Times were hot and so were the men:
Our old Abe, was President then.
The South was waxing warm for a fight,
Thought they could lick in the wrong or the right;
Stormed Fort Sumter, and then Uncle Sam
Uttered a word that sounded like dam,
And set to work to place things aright.
And the North arose in the space of a night,
And -- but know the story, they righted the wrong;
And the feud has long died, but many a song
Tells of the deeds that the battlefields saw,
Right in the face of Death's grim jaw.
And the United Nation in mourning still,
Have mourned for the strickened and ever will:
New flags in the grave-yards every year,
And all our broad country is dropping a tear.
A postage stamp engraved in green,
Jefferson Davis' face is seen:
Confederate stamps in letters fine,
A pale-faced ghost of the old war-time.
What hast thou seen? What canst thou tell?

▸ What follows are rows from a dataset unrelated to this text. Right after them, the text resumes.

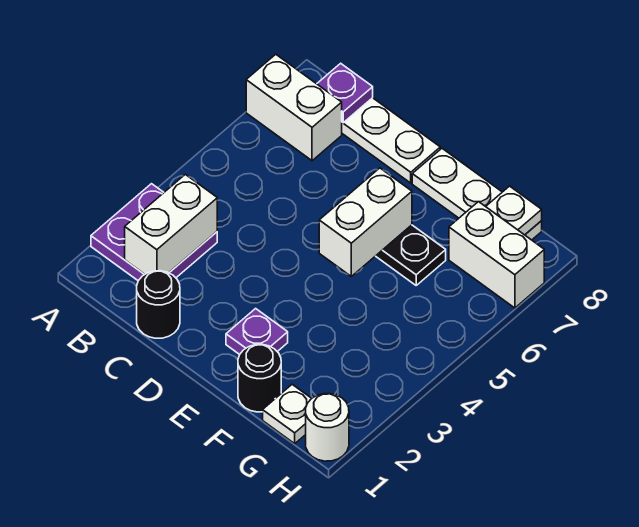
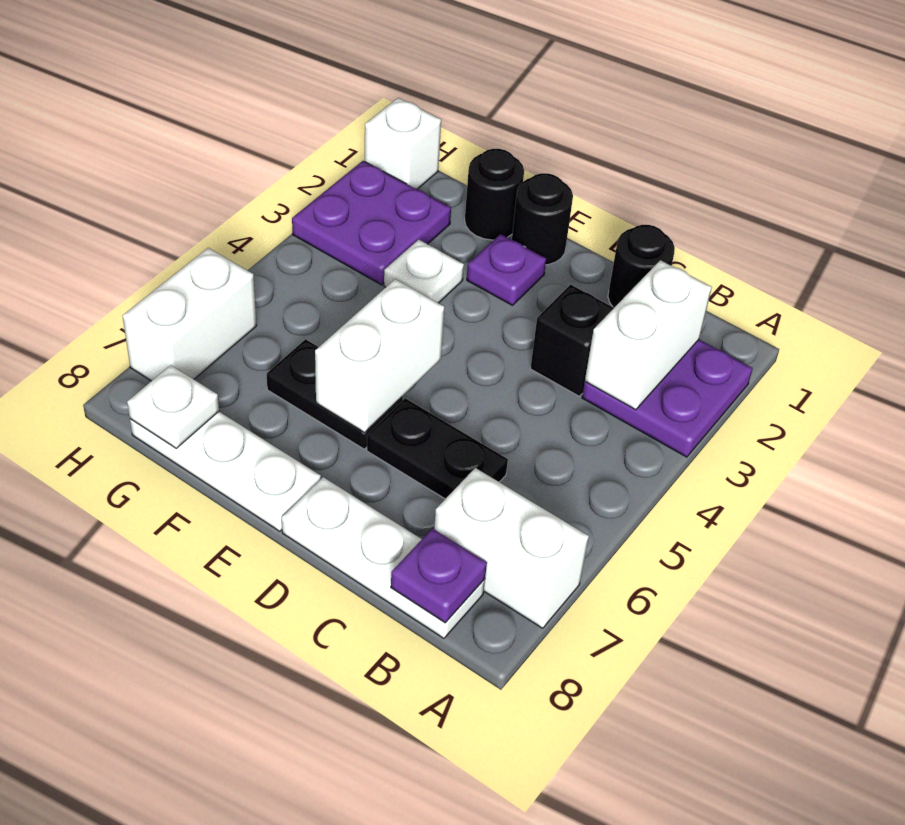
none -> black 1x1 brick [530,285,614,396]
none -> black 1x2 plate [367,398,508,499]
none -> black 1x1 round brick [512,173,573,265]
white 1x1 plate [263,384,312,444] -> white 1x1 plate moved to [384,240,464,303]
none -> purple 2x2 plate [292,161,451,285]
white 1x2 brick [449,202,544,308] -> white 1x2 brick turned to [123,248,257,381]
white 1x1 round brick [306,394,349,461] -> white 1x1 brick [365,98,441,189]

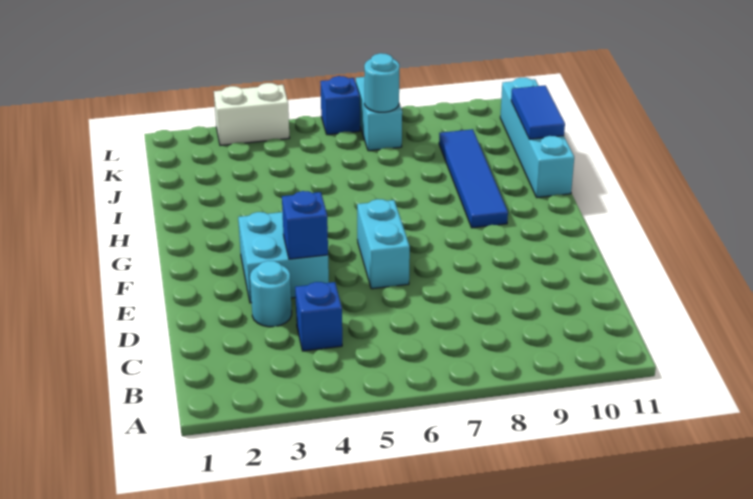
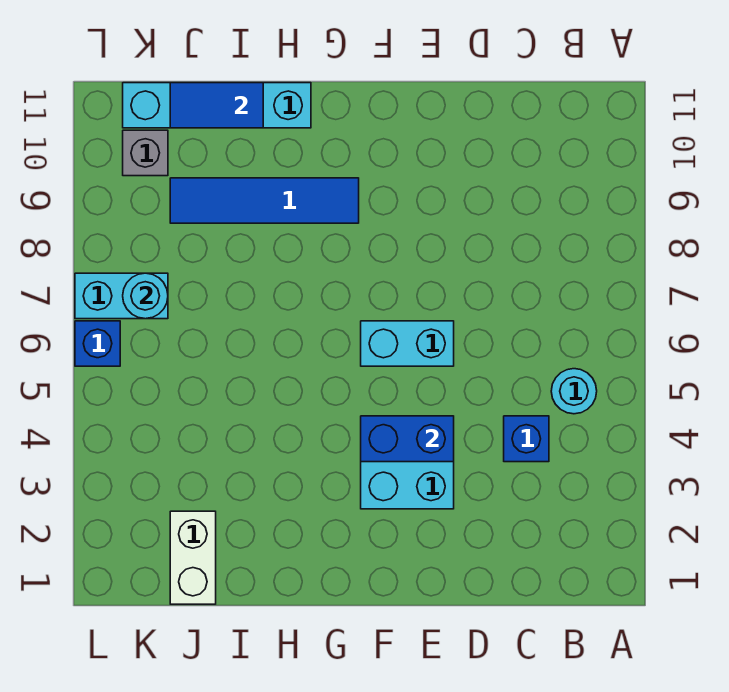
cyan 1x1 round brick [250,261,292,327] -> cyan 1x1 round brick moved to [551,369,597,414]
blue 1x1 brick [282,191,328,259] -> blue 1x2 brick [361,416,454,462]
none -> grey 1x1 brick [123,130,168,176]
white 1x2 brick [214,83,289,146] -> white 1x2 brick moved to [170,511,216,604]

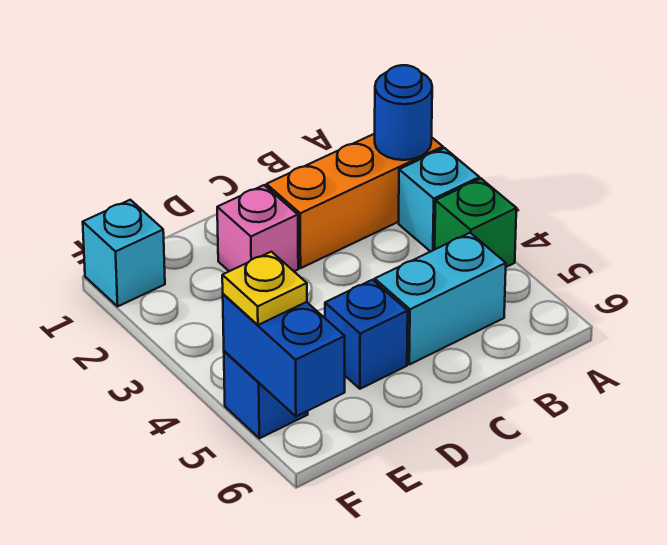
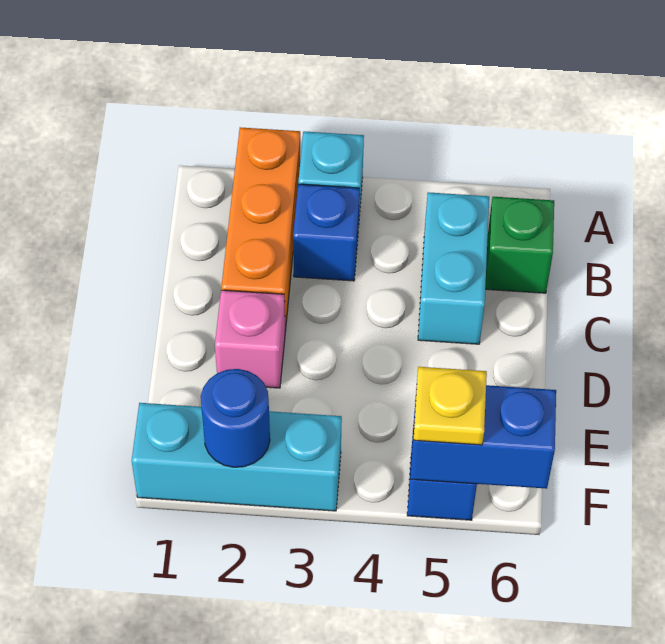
blue 1x1 round brick [375,65,432,160] -> blue 1x1 round brick moved to [201,369,270,467]
green 1x1 brick [435,179,516,267] -> green 1x1 brick moved to [485,197,554,293]
blue 1x1 brick [325,280,408,389] -> blue 1x1 brick moved to [293,184,360,281]
cyan 1x1 brick [83,200,165,306] -> cyan 1x3 brick [132,403,342,511]

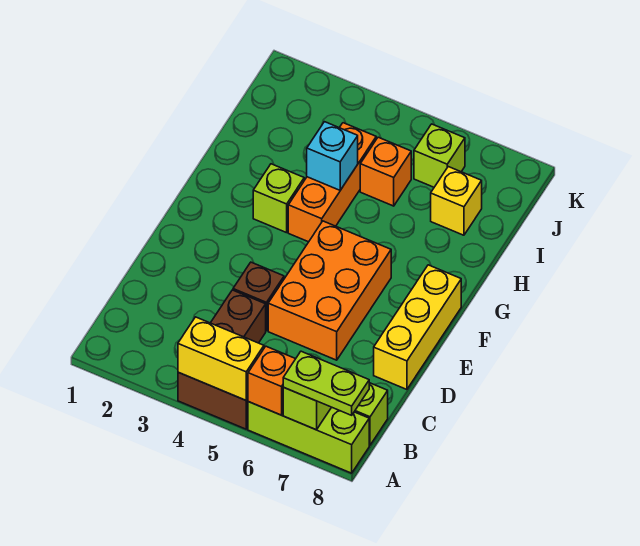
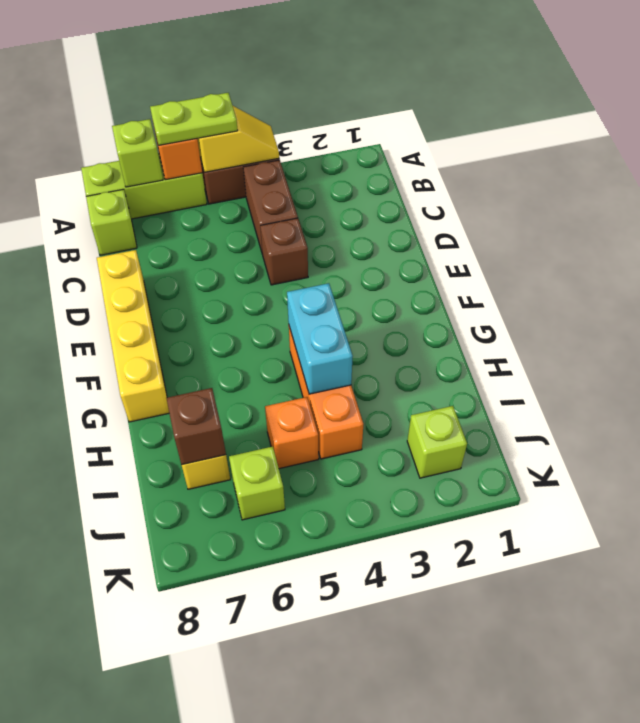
yellow 1x2 brick [178,317,264,400] -> yellow 1x2 slope [197,106,279,173]
lime 1x2 plate [283,351,369,415] -> lime 1x2 plate moved to [150,93,238,145]
orange 2x3 brick [268,221,391,360] -> none
yellow 1x3 brick [374,265,461,389] -> yellow 1x4 brick [97,250,169,422]
lime 1x1 brick [253,164,304,233] -> lime 1x1 brick moved to [407,406,467,478]
cyan 1x1 brick [307,122,358,190] -> cyan 1x2 brick [287,283,353,394]
none -> brown 1x1 brick [166,388,226,465]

Perchance thou hast been in the mouth of hell,
Where the battle of Gettysburg fiercest raged;
In trenches where thirst could not be assuaged;
On Lookout Mountain, above the clouds;
In Richmond's hospitals wounded crowds;
In the damp morass of the wilderness,
Were the dying men curse instead of bless;
At Vicksburg, where the shot and shell
From the gunboats all around you fell:
Hast thou brought the news of death by a ball,
Making aged mothers swoon and fall?
Or told of the cruel Guerrillas of Lee,
Their son a deserter and hung to a tree?
To a beautiful girl of the south has thou brought
The news that dissevered the true lovers' knot?
Hast thou told how the mothers and babes had to flee,
As Sherman, through Georgia, marched down to the Sea?
No wonder thy face has grown faded and gray,
With the memory of deeds of that cruel day.
I'll keep thee and treasure thee for all the woe
Thou hast known in the days that were long, long ago.
-- Chas. E. Jenney
Written for the Canadian Philatelist and printed in Volume II, No. II, July 1893.